Awanuiārangi celebrates international science accolade of distinguished professor
Te Whare Wānanga o Awanuiārangi Distinguished Professor Linda Tuhiwai Smith has been elected as a lifetime international member of the United States National Academy of Sciences.
The accolade recognises Distinguished Professor Smith’s transformative contributions to education and Indigenous Science methodologies.
In awarding her the membership, the United States National Academy of Sciences said she developed “foundational ways to decolonize [sic] the process of science by developing a more critical understanding of the underlying assumptions, motivations and values that inform research practices”.
Distinguished Professor Smith said she was shocked at first, then amazed.
“It was a genuine ‘wow’ moment to be recognised by scientists outside New Zealand and my fields of Indigenous Studies, Māori education, social sciences and Kaupapa Māori.”
The National Academy was established in 1863 through an Act of Congress, signed by President Abraham Lincoln. Since then, approximately 500 current and deceased members have won Nobel Prizes.
Distinguished Professor Smith was co-nominated by members of the Human Environmental Sciences Section and the Environmental Sciences and Ecology Section of the National Academies.
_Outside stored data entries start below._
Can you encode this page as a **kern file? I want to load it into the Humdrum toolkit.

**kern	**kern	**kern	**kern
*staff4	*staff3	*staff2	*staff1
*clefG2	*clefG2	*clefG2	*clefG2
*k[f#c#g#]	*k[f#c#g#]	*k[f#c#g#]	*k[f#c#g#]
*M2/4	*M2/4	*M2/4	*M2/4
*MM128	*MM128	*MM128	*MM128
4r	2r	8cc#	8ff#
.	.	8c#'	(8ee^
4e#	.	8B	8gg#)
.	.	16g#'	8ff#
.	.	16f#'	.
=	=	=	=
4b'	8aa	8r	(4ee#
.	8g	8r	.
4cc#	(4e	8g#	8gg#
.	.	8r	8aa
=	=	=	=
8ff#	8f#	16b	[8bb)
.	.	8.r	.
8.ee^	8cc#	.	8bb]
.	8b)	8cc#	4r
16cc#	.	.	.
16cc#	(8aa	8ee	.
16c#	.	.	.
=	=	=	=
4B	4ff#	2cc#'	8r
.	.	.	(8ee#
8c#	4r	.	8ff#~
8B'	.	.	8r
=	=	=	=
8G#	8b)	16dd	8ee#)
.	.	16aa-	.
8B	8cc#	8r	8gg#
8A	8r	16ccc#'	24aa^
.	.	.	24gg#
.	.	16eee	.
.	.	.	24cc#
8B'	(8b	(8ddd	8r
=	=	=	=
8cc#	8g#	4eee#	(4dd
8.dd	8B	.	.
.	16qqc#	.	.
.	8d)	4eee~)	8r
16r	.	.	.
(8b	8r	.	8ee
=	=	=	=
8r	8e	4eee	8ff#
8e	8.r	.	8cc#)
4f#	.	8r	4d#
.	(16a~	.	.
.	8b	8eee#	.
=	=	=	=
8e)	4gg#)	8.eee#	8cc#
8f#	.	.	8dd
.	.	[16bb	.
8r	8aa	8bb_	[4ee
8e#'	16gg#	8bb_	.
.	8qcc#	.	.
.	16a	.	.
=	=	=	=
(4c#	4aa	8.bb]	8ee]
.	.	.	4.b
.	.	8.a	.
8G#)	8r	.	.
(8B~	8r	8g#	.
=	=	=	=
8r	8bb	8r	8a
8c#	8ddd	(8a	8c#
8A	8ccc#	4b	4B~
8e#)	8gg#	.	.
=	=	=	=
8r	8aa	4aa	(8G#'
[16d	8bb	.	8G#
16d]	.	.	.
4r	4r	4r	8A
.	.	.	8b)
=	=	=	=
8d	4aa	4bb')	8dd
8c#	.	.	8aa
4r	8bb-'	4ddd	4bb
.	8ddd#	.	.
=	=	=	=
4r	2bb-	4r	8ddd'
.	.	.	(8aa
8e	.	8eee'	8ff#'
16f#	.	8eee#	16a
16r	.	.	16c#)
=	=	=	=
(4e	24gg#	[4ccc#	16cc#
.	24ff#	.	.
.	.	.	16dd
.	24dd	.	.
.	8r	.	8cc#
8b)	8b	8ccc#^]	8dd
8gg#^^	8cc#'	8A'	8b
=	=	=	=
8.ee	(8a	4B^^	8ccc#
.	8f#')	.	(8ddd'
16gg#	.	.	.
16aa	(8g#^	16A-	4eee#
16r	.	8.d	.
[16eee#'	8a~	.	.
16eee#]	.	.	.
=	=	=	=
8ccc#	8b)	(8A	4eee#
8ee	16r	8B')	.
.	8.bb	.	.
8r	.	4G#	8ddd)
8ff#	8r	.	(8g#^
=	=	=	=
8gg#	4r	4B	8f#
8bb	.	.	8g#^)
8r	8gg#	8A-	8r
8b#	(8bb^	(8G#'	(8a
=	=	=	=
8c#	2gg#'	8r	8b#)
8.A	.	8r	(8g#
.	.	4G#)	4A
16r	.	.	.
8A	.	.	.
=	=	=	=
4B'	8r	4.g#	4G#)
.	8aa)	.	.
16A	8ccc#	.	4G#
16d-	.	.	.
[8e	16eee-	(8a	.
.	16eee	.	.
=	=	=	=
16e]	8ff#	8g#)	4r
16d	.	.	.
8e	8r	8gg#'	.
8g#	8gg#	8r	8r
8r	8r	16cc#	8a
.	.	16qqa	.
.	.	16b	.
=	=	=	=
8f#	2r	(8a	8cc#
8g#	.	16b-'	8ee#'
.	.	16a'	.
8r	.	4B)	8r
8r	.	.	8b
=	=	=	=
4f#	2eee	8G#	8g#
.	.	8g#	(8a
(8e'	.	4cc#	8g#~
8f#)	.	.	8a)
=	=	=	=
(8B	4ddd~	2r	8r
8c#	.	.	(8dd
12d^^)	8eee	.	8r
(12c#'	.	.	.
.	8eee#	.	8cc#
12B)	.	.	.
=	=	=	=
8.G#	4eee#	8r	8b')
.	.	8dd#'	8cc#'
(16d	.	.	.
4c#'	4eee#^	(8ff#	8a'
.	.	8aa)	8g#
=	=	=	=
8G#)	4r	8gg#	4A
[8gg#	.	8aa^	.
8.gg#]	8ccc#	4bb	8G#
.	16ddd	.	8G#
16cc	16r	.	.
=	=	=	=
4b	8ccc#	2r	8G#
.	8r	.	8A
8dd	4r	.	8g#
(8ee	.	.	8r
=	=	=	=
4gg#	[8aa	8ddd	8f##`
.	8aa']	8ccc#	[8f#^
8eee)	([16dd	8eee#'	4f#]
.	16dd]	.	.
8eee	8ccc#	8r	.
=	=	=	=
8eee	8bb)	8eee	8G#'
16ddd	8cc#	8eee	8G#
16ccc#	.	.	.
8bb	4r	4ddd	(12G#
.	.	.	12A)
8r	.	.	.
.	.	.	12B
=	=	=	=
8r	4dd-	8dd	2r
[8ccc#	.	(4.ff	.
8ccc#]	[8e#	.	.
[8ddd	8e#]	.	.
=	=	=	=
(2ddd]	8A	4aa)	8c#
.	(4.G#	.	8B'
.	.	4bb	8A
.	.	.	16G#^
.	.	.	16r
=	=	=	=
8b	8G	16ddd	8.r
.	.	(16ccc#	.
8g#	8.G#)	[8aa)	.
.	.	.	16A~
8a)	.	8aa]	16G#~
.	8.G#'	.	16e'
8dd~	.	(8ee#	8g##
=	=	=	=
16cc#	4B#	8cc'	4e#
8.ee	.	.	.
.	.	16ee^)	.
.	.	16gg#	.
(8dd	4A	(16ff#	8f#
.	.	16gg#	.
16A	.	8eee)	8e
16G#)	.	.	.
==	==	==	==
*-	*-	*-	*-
Her nomination was then voted on by the 2000 members of the US National Academy.
Te Whare Wānanga o Awanuiārangi Chief Executive, Professor Wiremu Doherty, says the wānanga is immensely proud of Distinguished Professor Smith.
“Linda has shared her time and her knowledge so generously, and we are so grateful for her contributions both to our wānanga and the world.
“To see her recognised with this international accolade is amazing, but it is so well deserved, and we are so pleased.”
The Academy also praised Distinguished Professor Smith’s work for influencing “generations of scholars who now take an entirely different approach to working with Indigenous (and other) communities, deeply aware of their position as scientists in relation to the communities they work with”.
Distinguished Professor Smith looks forward to what lies ahead with the National Academy of Sciences.
“I think it’s huge for our Māori research community for decolonising research methodologies, Kaupapa Māori and mātauranga Māori.”